Published January 14, 2015
Jerome Derricks says he heard God's call early. He only wishes he'd answered sooner. By the time he did, he was serving a life sentence for murder in the Louisiana State Penitentiary, commonly known as Angola.
"I ran from my calling all my life," said Derricks, 44. "But I like to put it like this: God finds people wherever they go."
At Angola, God has been finding men regularly. So far about 150 of them have earned Bachelor of Arts degrees from the New Orleans Baptist Theological Seminary, and another 100 are on track to graduate. Derricks was a member of the first group of graduates, getting his degree in 2005.

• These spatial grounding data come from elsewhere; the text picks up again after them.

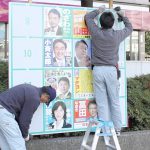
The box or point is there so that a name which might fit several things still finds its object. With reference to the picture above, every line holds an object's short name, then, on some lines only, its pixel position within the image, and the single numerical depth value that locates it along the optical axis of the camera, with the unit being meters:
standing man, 6.47
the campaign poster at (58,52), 6.36
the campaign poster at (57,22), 6.35
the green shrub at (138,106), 7.59
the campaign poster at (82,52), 6.59
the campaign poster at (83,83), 6.59
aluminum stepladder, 5.65
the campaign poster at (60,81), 6.38
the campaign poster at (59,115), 6.38
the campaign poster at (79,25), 6.56
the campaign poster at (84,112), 6.61
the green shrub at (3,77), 6.78
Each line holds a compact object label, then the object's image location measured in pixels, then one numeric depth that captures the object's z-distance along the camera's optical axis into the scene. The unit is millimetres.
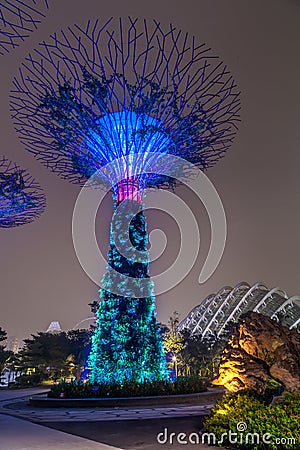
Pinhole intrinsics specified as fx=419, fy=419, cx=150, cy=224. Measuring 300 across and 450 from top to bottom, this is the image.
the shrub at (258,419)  6988
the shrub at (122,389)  16125
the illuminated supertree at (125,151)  17750
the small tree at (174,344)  44416
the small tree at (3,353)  36166
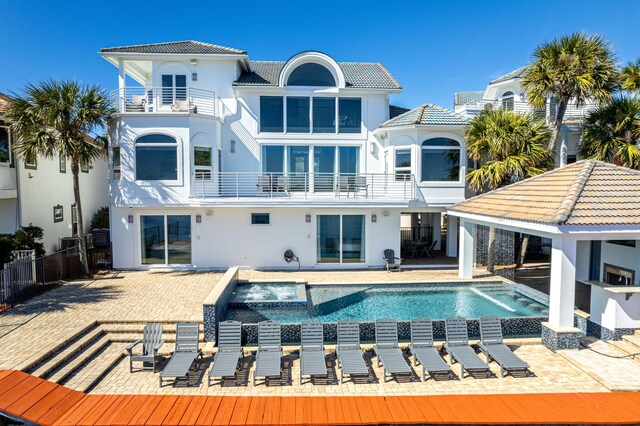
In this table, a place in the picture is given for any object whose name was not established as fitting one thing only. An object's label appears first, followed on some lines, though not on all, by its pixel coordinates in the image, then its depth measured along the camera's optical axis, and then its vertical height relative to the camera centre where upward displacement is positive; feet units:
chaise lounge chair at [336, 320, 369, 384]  29.96 -13.36
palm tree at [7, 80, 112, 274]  52.90 +10.69
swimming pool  42.75 -13.17
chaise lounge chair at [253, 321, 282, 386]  29.72 -13.41
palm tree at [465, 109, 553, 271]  56.59 +7.23
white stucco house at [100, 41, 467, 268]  60.75 +5.88
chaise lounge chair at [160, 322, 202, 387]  29.50 -13.36
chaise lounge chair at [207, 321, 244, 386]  29.63 -13.37
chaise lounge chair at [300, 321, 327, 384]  29.91 -13.37
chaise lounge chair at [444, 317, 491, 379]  30.63 -13.33
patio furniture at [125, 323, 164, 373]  31.24 -12.90
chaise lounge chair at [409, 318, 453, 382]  30.42 -13.40
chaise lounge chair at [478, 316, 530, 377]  30.61 -13.24
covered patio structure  34.50 -2.79
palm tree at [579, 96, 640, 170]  55.47 +9.31
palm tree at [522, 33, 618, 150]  53.36 +17.65
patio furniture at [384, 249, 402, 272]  63.98 -10.92
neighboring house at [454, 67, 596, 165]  69.21 +16.13
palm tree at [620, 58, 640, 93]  53.83 +16.63
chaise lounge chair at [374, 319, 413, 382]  30.18 -13.36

"It was an idea that just grew and has kept on growing," said Norris C. Grubbs, the seminary professor that oversees the Angola program. "It's not easy. They're taking the same program our students at the seminary take: 126 hours and the requirements for passing are the same."

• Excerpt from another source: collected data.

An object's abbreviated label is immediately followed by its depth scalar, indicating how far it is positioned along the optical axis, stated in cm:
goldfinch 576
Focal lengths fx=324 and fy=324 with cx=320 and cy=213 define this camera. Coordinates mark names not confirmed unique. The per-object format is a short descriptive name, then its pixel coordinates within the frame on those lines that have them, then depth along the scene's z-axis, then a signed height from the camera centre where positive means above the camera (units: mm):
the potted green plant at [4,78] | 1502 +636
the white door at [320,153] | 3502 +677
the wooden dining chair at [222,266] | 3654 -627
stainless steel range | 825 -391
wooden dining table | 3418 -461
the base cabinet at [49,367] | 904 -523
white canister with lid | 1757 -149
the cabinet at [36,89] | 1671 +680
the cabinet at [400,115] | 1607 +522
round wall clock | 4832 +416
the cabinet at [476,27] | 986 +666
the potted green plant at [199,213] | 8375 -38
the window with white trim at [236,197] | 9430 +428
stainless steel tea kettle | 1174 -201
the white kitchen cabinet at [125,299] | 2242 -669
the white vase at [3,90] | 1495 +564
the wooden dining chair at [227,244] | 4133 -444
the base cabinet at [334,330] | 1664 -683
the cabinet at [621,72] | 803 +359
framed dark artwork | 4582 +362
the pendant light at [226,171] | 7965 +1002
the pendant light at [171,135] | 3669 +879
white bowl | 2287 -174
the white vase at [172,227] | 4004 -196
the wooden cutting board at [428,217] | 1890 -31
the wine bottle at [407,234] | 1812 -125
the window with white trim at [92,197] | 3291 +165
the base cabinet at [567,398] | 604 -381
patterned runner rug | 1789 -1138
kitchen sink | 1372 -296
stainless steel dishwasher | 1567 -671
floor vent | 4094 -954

Since starting the program at Angola, the Baptist seminary has begun similar ones in the Mississippi and Georgia prisons. Angola and seminary officials believe they are the only full-time, college-accredited programs for ministers in the nation's prisons.
Such programs are not tracked overall in state prisons. Federal prisons have nothing comparable, a spokeswoman said.
There are about 5,200 men at Angola, an 18,000-acre former plantation. About 90 percent of them will die there because of the length of their sentences, and many will be buried in the bleak Point Lookout Cemetery on the grounds. It's the price Louisiana extracts for its most violent crimes, like murder, rape, kidnapping and armed robberies.
For years Angola was the bloodiest prison in the country. In 1951, to protest the brutal conditions, 31 prisoners sliced their Achilles tendons so they couldn't be sent to work.
In 1995 — the year Burl Cain became the warden — there were 799 reported inmate attacks, and another 192 attacks on guards.
"It was bad," Cain said. "We had murders, we had attacks, we had suicides, and it was all because of a lack of hope."
The dire fate of some of the prison's inmates is highlighted by Gerald Bordelon, who was scheduled to be executed Thursday for killing his 12-year-old stepdaughter. The execution would be Louisiana's first since 2002.
Looking for ways to restore hope for men who had little to look forward to, Cain instituted a number of programs and clubs — there are art clubs, a Dale Carnegie self-improvement program, crafts clubs — aimed at helping the prisoners develop skills and interests.
But Cain, a man of strong religious beliefs, believed faith-based programs and what he calls moral rehabilitation were the best answer. When a federal Pell Grant that funded a previous general education program ended, the prison reached out to the Baptist seminary.
At Angola, everyone has a job. For some it's working in the fields or in the prison hospice program. For those enrolled in the seminary, it's going to school.
Every weekday, the students crowd into classrooms to study toward a college degree that is accredited the same as any four-year university.
"It is not easy," said Charles Varnado, 65, who has been at Angola for 37 years for murder. "You have math, and languages and science and you have to work and learn them or else."
Prisoners for the course are selected on a number of criteria, prison officials said. Religious affiliation is not one of them, Cain said. He points out that a Muslim prisoner completed the course and received his degree.
The American Civil Liberties Union has gone to court several times over religious matters at Angola, but the seminary program is not one of them.
"We are certainly not opposed to the offering of educational opportunities,"' said Marjorie Esman, executive director of the ACLU of Louisiana. "The problem is if it is limited to a specific group."
Graduates of the seminary now officiate at the prison's 18 inmate churches and also do one-on-one ministry and grief counseling.
The prison has 23 graduates of the seminary who act as missionaries in eight satellite prisons in Louisiana.
Derricks' church is at the prison reception center, where new prisoners are first held, and he ministers to the 98 men on death row.
"Not every preacher that comes here knows how to reach men here," Derricks said, referring to a minister who told death row inmates that they "should get right with God before they got the bug juice squirted in their veins."
"When I talk to them, they know I'm for real because of what I went through to reach this point," he said.
The program costs about $50,000 a year, Cain said. It is financed by the seminary, the Louisiana Baptist Convention and private donations.
At Mississippi State Penitentiary in Parchman, Miss., there 75 students enrolled and 35 have already graduated from the associate degree program.
At Georgia State Prison the first associate degrees were awarded in December.
"We made mistakes and we ended up here," said Paul Will, 36, a New Jersey man serving a life sentence at Angola for aggravated kidnapping. "But our lives haven't ended. We can still do some good in this world."